By Phil Stewart
WASHINGTON, June 13 Pakistan's closure of supply
routes to the Afghan war is costing American taxpayers $100
million a month, Defense Secretary Leon Panetta said on
Wednesday, as he recommended possibly setting conditions on
future U.S. aid to Islamabad.
Panetta's decision to disclose what had been a closely
guarded figure at the Pentagon appeared to be another sign of
frustration with Pakistan and will do little to generate
sympathy for that country in Congress, which is wrestling with
ways to scale back the U.S. budget deficit.
Asked during a Senate budget hearing whether he would
recommend halting aid to Pakistan, Panetta said: "I'd be very
careful about just shutting it down."
"What I would do is look at conditions for what we expect
them to do," Panetta said, without elaborating.

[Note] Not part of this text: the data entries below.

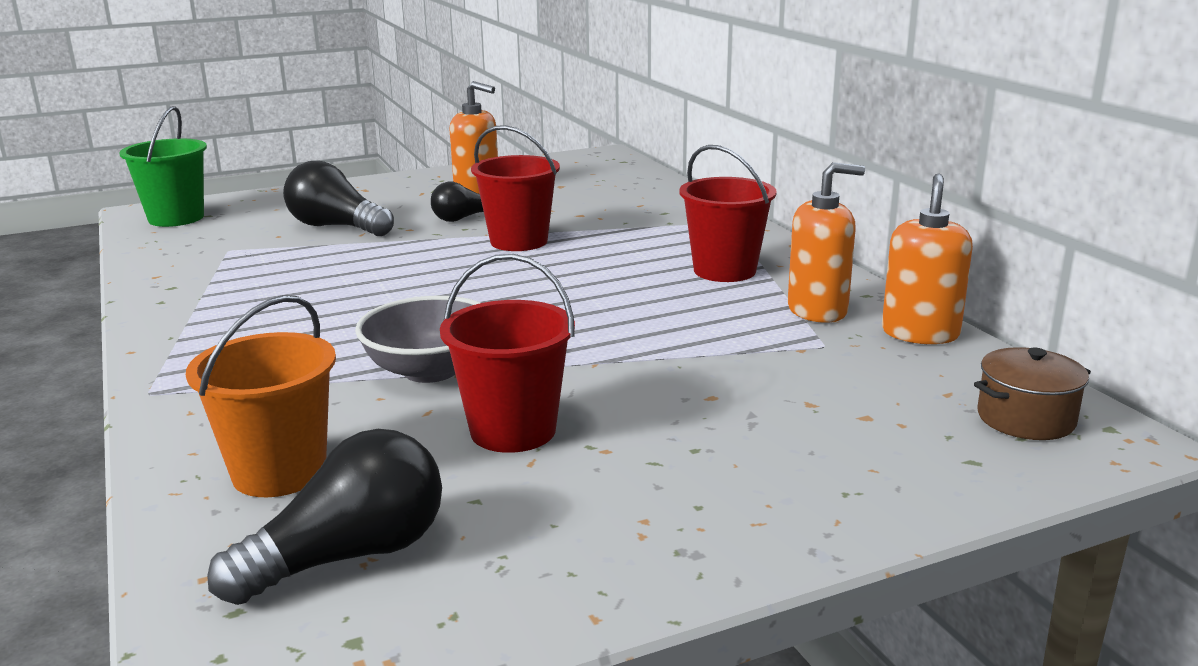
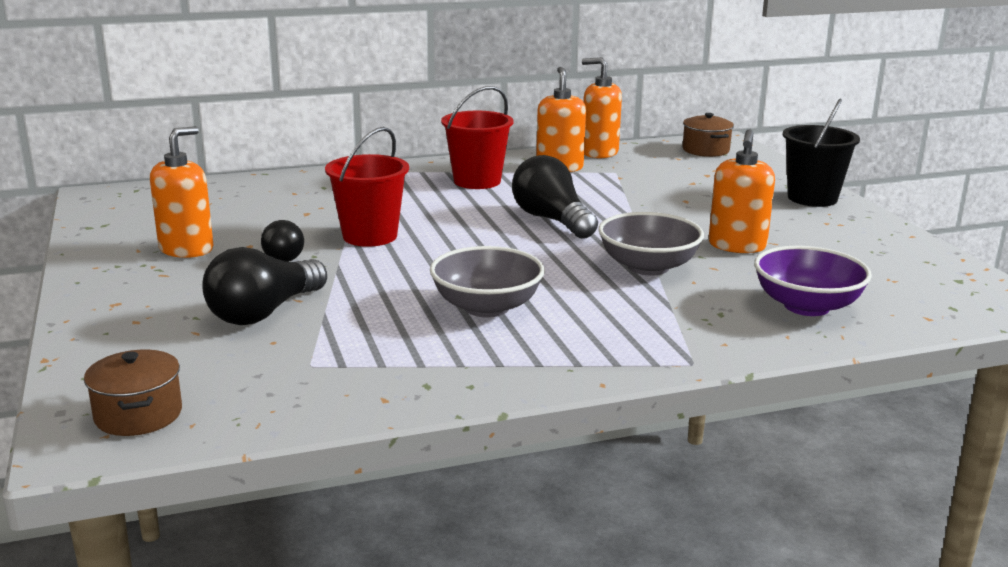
camera: 85 degrees left, 0 degrees up
(176, 218) = (138, 415): green bucket -> brown pot
(279, 472) = (806, 306): orange bucket -> purple bowl
(326, 297) = (487, 307): none -> grey bowl
(349, 556) = (890, 283): black light bulb -> black light bulb (552, 220)
(513, 431) = (737, 246): red bucket -> orange soap dispenser
(785, 515) = (812, 198): none -> black bucket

He agreed to
help write a letter to Congress with his recommendations for how
to proceed with aid for the Pakistani military and government.
The comments came less than a week after Panetta, using
unusually harsh language, said during a trip to Kabul that the
United States was reaching the limits of its patience with
Pakistan because of the safe havens it offered to insurgents
fighting in neighboring Afghanistan.
The American war effort there has become far more costly,
Panetta said on Wednesday, because of Pakistan's decision last
November to ban trucks from carrying supplies to NATO forces in
landlocked, neighboring Afghanistan.
That forced NATO to use longer, more costly routes through
countries to the north of Afghanistan.
"It's very expensive because we're using the northern
transit route in order to be able to draw-down our forces and
also supply our forces," Panetta said.
"The amount is about ... $100 million a month because of the
closure of those (Pakistani routes)."
A U.S. official, speaking on condition of anonymity,
confirmed to Reuters that the $100 million figure represented
the additional cost of using the northern routes rather than
moving supplies on the ground through Pakistan.
Pakistan shut down the supply routes to protest a
cross-border NATO air attack that killed 24 Pakistani soldiers.
That strike further fanned national anger over everything from
covert CIA drone strikes to the U.S. incursion into Pakistan
last year to kill al Qaeda leader Osama bin Laden.
The United States on Monday announced it was withdrawing its
team of negotiators from Pakistan without securing a deal to
re-open the routes, publicly exposing a diplomatic stalemate and
deeply strained relations between the uneasy allies.
One of the sticking points in the negotiations has been
Pakistani demands that the United States apologize for the
November strike, something the Pentagon has been unwilling to
do. But Panetta acknowledged at the hearing that the apology
wasn't the only issue.
"They're asking not only for that, but there are other
elements to the negotiation that are also involved that have to
be resolved," Panetta said.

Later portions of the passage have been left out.